La parrocchia. "Hanno offerto droga perfino a me. Il pusher era un uomo anziano, italiano", racconta don Stefano Rulli, parroco di Sant’Elena da tredici anni, parrocchia di 7.000 abitanti, la più vicina all’isola pedonale (ex mercato) dove è più concentrata la zona dello spaccio. L’altra, San Leone Magno, è sulla Prenestina. Don Stefano veste in borghese tutto l’anno, anche per far sentire una Chiesa familiare e accogliente verso tutti, vicini e lontani. Ma a parte gli anziani – singolare caratteristica è la presenza di tanti centenari – e le famiglie di più antica dimora, non è facile coinvolgere nelle iniziative parrocchiali i giovani universitari residenti. La sede della parrocchia è proprio nella zona cosiddetta degli "africani buoni": ghanesi, nigeriani, senegalesi che stazionano dalla mattina alla sera, forse ambulanti. Arrivando sembra proprio di essere in un quartiere africano. "Non abbiamo mai avuto nessun fastidio da loro, ma non frequentano la chiesa perché sono musulmani", precisa. Al Pigneto c’è un comitato di quartiere che si batte contro il degrado, ma si dialoga poco. "Abbiamo tentato di fare iniziative insieme ma non hanno avuto particolare successo, perché ci si divide anche sulle piccole cose". Per don Stefano "qui non è né meglio né peggio di altre zone, cambiano solo i problemi: a parte qualche furto e qualcuno che usa le nostre aiuole per nascondere la droga, c’è un bel tessuto sociale e umano. Tutti vorrebbero un quartiere diverso, però tutti lo sentono come casa propria".

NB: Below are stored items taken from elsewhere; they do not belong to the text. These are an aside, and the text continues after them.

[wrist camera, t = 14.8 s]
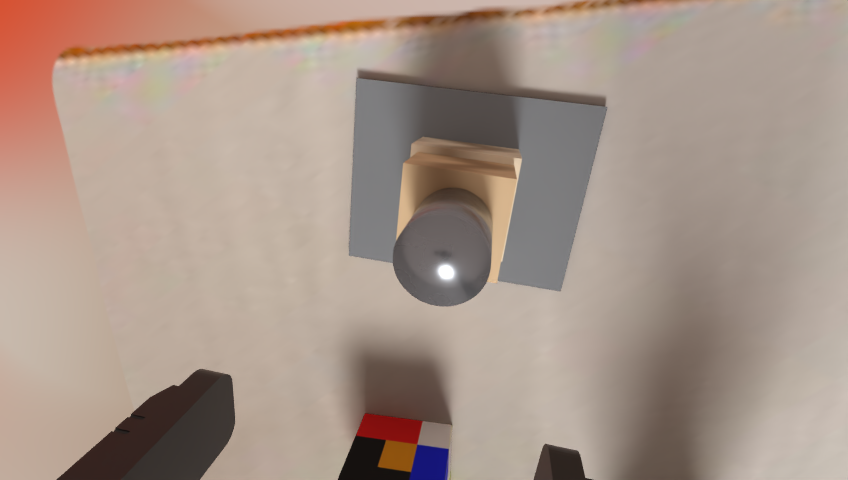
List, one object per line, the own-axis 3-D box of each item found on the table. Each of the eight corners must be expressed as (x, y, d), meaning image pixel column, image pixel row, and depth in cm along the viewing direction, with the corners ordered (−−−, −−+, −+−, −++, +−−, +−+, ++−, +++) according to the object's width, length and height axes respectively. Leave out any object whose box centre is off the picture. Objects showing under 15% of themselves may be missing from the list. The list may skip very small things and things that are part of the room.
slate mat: (605, 106, 32) (607, 107, 31) (559, 288, 38) (560, 291, 37) (358, 78, 34) (356, 77, 34) (350, 253, 40) (348, 255, 40)
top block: (514, 165, 29) (517, 179, 25) (497, 255, 32) (496, 283, 27) (417, 151, 30) (403, 163, 25) (408, 240, 33) (393, 265, 28)
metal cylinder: (499, 193, 25) (499, 223, 20) (485, 267, 27) (482, 314, 21) (419, 181, 26) (397, 207, 20) (411, 255, 27) (388, 297, 22)
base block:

I giovani "romani de Roma". Questo sentimento di attaccamento al luogo di nascita, e dispiacere per il degrado, è ben presente anche nei giovani che frequentano la parrocchia, "romani de Roma" che patiscono il cambiamento in peggio. Matteo e Paolo, 18 e 19 anni, raccontano di quando da bambini giocavano nell’isola pedonale, come fosse una tranquilla piazza di paese: "La vecchietta ce tirava l’ova perché facevamo rumore. Ora la gente fa casino fino alle 4 o alle 5 del mattino e tu dici…vabbè!" Sono tanti i piccoli episodi che minano la tranquillità del quartiere. Cassonetti bruciati, sporcizia, gente che dà in escandescenze. "Un mio amico m’ha raccontato che il padre una notte voleva prendere il fucile perché non riusciva a dormire. L’ha fermato la moglie. Hanno dovuto cambiare casa". "Una sera hanno visto uno con il machete, che paura!". La notte il livello d’insicurezza è tale da costringere ad una sorta di coprifuoco, soprattutto per le ragazze. "Mia sorella più piccola non può uscire da sola dopo le 18, e nell’isola pedonale non si vedono più bambine". Anche loro, nonostante siano giovani e maschi, sono un po’ intimoriti: "Quando ti chiedono una sigaretta c’abbiamo quasi paura a dire no perché chissà poi come reagiscono". I più sbandati entrano perfino nei palazzi e si mettono a dormire dove trovano, di solito nei piani alti vicino alle terrazze.

Un "non luogo" con "un corpo estraneo". Nonostante i frequenti pattugliamenti delle forze dell’ordine e la presenza di telecamere, c’è un generale senso di impotenza: "La polizia ha le mani legate, li arrestano e poco dopo sono di nuovo fuori". "Il problema è che se fai, c’è qualcuno che disfa". Secondo Fabio Vando, responsabile dell’area territorio della Caritas di Roma, il Pigneto è diventato un "non luogo in cui si è inserito una sorta di corpo estraneo che non ha nulla a che fare con la popolazione che lo abita. Si vorrebbe solo buttarlo via, ma non si sa come". La speranza, come traspare dalla parole dei giovani "romani doc", le cui famiglie vorrebbero trasferirsi ma loro si oppongono con forza, "è che qualcuno ai piani alti se ne accorga e ci dia una mano".